*Your assignment*. Output exactly, with nothing added, the entries from the first line through the line with "ring dip: (1157, 639)".

####################

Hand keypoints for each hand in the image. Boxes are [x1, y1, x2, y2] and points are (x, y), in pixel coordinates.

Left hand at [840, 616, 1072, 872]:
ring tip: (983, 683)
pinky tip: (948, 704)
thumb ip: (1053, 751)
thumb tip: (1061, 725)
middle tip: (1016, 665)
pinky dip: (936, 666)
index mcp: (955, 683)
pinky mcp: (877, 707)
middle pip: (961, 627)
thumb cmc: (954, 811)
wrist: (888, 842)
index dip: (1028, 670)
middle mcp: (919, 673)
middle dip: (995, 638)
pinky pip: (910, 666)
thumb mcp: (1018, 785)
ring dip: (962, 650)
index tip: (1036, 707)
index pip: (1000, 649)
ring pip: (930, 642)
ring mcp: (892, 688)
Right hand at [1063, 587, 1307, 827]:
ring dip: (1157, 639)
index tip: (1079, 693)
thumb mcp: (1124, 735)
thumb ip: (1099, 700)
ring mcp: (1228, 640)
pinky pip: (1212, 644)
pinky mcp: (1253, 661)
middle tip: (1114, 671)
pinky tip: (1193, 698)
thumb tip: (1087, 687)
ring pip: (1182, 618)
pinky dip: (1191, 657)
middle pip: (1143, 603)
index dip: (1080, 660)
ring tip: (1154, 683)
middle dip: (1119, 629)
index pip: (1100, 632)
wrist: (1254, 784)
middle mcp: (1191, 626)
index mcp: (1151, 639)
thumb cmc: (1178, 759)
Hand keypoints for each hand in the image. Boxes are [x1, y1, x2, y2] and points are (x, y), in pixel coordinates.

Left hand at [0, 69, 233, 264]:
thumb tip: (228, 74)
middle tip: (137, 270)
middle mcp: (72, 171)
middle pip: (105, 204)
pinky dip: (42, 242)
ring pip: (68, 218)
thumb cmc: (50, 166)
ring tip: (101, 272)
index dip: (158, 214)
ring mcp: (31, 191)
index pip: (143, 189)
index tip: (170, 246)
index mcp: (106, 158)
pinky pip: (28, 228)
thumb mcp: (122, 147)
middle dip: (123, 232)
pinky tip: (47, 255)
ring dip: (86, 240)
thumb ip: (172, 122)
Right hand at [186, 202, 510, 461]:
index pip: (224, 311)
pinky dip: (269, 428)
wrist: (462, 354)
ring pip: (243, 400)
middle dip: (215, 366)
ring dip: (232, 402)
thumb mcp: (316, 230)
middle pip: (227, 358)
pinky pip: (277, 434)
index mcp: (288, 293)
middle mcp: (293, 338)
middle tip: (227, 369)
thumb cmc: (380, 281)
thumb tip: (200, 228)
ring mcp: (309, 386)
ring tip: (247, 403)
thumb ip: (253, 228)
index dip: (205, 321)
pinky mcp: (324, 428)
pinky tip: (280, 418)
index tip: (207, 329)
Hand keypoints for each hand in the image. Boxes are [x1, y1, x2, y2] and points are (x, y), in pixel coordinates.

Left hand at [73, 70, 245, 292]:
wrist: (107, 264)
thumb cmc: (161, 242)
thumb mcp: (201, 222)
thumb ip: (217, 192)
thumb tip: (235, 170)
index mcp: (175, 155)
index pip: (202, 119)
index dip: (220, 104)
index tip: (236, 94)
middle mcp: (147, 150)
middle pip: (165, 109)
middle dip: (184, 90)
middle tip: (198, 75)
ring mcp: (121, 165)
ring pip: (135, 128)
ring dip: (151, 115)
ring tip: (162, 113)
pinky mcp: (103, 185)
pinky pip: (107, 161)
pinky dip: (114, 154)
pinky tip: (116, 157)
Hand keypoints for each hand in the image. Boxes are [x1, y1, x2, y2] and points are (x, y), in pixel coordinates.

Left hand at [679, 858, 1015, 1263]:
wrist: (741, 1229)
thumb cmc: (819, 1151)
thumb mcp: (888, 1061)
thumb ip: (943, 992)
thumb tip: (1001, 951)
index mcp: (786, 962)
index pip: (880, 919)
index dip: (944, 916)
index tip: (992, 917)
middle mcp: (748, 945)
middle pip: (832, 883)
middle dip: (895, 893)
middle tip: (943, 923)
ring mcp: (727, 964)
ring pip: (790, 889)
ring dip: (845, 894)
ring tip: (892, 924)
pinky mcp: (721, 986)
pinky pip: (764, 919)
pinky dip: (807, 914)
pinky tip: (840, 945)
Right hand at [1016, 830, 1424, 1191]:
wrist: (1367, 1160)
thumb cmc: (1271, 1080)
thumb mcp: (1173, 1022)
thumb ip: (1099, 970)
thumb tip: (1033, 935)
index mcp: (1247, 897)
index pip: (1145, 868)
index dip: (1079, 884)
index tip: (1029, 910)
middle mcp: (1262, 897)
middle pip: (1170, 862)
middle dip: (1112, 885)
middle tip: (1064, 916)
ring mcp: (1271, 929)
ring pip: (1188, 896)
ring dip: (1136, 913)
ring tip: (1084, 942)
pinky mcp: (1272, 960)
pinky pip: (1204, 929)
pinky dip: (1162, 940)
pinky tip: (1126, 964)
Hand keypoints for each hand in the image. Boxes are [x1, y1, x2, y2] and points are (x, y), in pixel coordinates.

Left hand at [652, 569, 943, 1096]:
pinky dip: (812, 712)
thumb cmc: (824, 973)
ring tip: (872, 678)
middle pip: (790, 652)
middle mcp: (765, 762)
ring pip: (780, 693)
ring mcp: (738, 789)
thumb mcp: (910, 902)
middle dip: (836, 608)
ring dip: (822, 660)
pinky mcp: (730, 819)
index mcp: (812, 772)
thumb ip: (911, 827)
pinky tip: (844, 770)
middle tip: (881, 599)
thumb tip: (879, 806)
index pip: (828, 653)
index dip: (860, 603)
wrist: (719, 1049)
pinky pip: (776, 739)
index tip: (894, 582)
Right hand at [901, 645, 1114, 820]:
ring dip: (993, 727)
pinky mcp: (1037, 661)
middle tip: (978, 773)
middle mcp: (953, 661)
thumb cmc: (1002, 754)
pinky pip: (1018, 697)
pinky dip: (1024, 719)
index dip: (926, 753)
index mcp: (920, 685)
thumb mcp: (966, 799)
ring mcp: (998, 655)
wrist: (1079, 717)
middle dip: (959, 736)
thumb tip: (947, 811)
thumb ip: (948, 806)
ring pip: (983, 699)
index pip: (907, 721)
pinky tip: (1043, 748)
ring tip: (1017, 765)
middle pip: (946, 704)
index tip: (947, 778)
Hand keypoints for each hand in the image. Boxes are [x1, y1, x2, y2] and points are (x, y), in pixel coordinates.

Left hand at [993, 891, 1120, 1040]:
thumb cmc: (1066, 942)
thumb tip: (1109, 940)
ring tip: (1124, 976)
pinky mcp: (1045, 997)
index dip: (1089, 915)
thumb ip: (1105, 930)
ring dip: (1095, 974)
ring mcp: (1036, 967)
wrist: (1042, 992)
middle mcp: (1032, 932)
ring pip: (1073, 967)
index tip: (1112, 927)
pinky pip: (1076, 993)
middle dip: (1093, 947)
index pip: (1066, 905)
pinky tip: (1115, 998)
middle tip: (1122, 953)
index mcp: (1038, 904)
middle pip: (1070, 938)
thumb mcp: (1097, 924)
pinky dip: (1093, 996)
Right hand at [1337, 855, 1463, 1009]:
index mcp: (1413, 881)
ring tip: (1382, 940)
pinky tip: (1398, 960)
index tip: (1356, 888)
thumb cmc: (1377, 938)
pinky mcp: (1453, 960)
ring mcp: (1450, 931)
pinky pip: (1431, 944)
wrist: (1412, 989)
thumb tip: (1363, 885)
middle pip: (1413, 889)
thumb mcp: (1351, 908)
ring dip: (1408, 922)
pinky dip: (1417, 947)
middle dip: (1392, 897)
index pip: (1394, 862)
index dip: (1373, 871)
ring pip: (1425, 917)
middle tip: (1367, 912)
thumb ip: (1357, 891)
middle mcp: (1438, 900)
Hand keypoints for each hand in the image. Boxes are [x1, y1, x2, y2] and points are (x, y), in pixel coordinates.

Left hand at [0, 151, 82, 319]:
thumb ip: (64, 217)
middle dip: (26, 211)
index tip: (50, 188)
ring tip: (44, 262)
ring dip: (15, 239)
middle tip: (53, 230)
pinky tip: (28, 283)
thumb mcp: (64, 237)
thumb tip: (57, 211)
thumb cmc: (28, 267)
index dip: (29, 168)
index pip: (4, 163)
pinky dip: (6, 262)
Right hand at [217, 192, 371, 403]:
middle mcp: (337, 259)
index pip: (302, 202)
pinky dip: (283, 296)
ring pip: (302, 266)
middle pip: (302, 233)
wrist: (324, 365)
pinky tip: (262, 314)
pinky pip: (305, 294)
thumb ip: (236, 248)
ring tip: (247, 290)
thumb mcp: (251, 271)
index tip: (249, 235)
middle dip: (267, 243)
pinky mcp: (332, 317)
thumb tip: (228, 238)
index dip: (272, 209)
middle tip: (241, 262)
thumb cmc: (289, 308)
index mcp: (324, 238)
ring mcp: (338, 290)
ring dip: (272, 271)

####################

*Response box*.
Hand keypoints for each hand in the image. Boxes are [x1, y1, x2, y2] and points are (x, y), in pixel coordinates.

Left hand at [840, 616, 1072, 872]:
ring tip: (983, 683)
pinky tip: (948, 704)
thumb ip: (1053, 751)
thumb tip: (1061, 725)
middle tip: (1016, 665)
pinky dip: (936, 666)
index mcp: (955, 683)
pinky mcp: (877, 707)
middle pip: (961, 627)
thumb cmc: (954, 811)
wrist: (888, 842)
index dip: (1028, 670)
middle mcp: (919, 673)
middle dip: (995, 638)
pinky pip: (910, 666)
thumb mcp: (1018, 785)
ring dip: (962, 650)
index tip: (1036, 707)
index pip: (1000, 649)
ring pip: (930, 642)
ring mcp: (892, 688)
Right hand at [1063, 587, 1307, 827]:
ring dip: (1157, 639)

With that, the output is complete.